Page excerpt:

Water quality for primary industries

The quality and quantity of water resources are critical for agriculture in Australia and New Zealand, and water quality is important to protect human consumers of agricultural food products.

Growth of primary industries, together with expanding urbanisation and other industrial development, has increased the demand for good quality water and exerted escalating pressure on the quality of available water resources. Water quality for primary industry enterprises must take into account:

  • productivity issues
  • possible adverse effects on downstream activities and water quality.

Irrigation and livestock watering are the largest agricultural uses of water. Minor amounts are used for other production purposes, such as the mixing of pesticide, fertiliser, veterinary formulations and livestock dietary supplements. Irrigated agriculture and livestock production industries in Australia rely heavily on the use of groundwater and surface water resources. Groundwater is an important source of stock water in parts of New Zealand.

We provide guidance and default guideline values (DGVs) for primary industries that are applicable to both surface water and groundwater quality, where appropriate. DGVs for general on-farm water use are included with the irrigation DGVs and cover topics such as corrosion and fouling of pipes and fittings.

Supplied information:
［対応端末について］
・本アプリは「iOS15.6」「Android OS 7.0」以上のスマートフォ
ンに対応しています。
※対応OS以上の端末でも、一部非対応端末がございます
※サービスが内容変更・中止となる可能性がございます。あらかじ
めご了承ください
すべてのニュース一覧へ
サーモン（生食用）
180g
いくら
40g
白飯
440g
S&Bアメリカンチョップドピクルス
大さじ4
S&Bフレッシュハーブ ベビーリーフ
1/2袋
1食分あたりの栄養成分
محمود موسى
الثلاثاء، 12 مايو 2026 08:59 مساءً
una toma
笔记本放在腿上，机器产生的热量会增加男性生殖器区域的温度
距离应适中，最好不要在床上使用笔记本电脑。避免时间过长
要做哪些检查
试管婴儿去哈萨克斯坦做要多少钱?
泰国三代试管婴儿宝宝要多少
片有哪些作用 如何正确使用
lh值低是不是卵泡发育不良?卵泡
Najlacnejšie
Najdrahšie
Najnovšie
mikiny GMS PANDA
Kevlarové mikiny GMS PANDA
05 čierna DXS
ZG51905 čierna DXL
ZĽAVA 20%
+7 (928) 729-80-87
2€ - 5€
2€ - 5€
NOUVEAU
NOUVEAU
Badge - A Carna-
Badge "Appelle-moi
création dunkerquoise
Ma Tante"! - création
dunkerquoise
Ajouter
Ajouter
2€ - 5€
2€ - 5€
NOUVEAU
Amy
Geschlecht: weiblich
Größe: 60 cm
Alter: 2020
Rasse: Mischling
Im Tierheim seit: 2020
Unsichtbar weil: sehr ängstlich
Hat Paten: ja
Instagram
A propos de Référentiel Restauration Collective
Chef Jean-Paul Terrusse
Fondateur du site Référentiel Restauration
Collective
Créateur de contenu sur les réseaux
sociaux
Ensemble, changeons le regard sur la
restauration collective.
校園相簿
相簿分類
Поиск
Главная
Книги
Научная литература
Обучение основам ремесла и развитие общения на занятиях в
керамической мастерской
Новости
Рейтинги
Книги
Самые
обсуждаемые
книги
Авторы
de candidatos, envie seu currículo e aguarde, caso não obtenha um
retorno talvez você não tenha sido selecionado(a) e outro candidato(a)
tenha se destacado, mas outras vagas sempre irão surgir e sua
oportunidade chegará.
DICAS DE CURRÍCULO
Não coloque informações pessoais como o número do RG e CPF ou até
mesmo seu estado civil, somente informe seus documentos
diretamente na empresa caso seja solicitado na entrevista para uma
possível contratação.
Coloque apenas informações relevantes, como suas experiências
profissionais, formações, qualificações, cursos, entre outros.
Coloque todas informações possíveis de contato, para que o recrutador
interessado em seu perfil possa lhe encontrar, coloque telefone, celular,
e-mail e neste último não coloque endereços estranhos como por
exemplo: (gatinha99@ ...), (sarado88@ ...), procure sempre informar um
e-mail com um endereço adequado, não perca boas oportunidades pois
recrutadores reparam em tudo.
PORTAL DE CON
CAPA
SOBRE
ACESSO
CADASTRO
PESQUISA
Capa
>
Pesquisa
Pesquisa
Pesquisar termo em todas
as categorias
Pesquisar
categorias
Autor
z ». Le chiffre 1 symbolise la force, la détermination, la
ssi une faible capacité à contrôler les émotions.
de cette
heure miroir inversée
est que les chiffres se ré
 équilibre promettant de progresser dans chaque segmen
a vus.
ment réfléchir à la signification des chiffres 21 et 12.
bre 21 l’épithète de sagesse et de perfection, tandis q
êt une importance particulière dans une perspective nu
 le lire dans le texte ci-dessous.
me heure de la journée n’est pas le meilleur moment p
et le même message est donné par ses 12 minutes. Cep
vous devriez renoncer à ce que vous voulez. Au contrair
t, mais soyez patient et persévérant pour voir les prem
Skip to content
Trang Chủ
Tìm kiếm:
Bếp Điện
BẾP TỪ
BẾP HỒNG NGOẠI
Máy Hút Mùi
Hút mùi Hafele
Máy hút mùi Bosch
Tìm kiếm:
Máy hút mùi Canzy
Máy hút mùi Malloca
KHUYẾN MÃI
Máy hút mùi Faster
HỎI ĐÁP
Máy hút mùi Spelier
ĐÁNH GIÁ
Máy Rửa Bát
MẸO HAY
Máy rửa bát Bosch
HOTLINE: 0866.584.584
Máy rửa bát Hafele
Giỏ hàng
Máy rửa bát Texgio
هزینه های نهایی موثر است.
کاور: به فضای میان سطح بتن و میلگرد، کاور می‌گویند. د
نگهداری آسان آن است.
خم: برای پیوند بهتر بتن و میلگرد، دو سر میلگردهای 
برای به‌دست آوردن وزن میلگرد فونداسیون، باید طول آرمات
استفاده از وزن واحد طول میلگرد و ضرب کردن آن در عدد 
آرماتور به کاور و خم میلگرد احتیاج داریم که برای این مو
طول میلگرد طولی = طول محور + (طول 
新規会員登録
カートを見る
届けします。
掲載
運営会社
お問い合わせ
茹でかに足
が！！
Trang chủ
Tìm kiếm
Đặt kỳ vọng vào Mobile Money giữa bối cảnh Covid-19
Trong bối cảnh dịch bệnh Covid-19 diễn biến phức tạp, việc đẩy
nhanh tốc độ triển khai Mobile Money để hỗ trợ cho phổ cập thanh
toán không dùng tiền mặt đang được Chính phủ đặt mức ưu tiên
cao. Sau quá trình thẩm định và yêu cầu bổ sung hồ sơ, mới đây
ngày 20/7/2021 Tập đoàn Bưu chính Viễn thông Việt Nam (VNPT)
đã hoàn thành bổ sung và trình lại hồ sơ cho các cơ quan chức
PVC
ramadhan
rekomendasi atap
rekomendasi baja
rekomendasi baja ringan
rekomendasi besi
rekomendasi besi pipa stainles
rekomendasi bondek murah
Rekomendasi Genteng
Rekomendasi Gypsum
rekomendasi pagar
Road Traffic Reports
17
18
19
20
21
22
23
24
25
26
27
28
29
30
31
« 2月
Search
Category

Problem details:
Answer from the page on water quality for primary industries:
(a) What are the two largest agricultural uses of water?
(b) In parts of which country is groundwater an important source of stock water?
(c) With which default guideline values are those for general on-farm water use included?

Answer:
(a) Irrigation and livestock watering.
(b) New Zealand.
(c) The irrigation default guideline values (DGVs).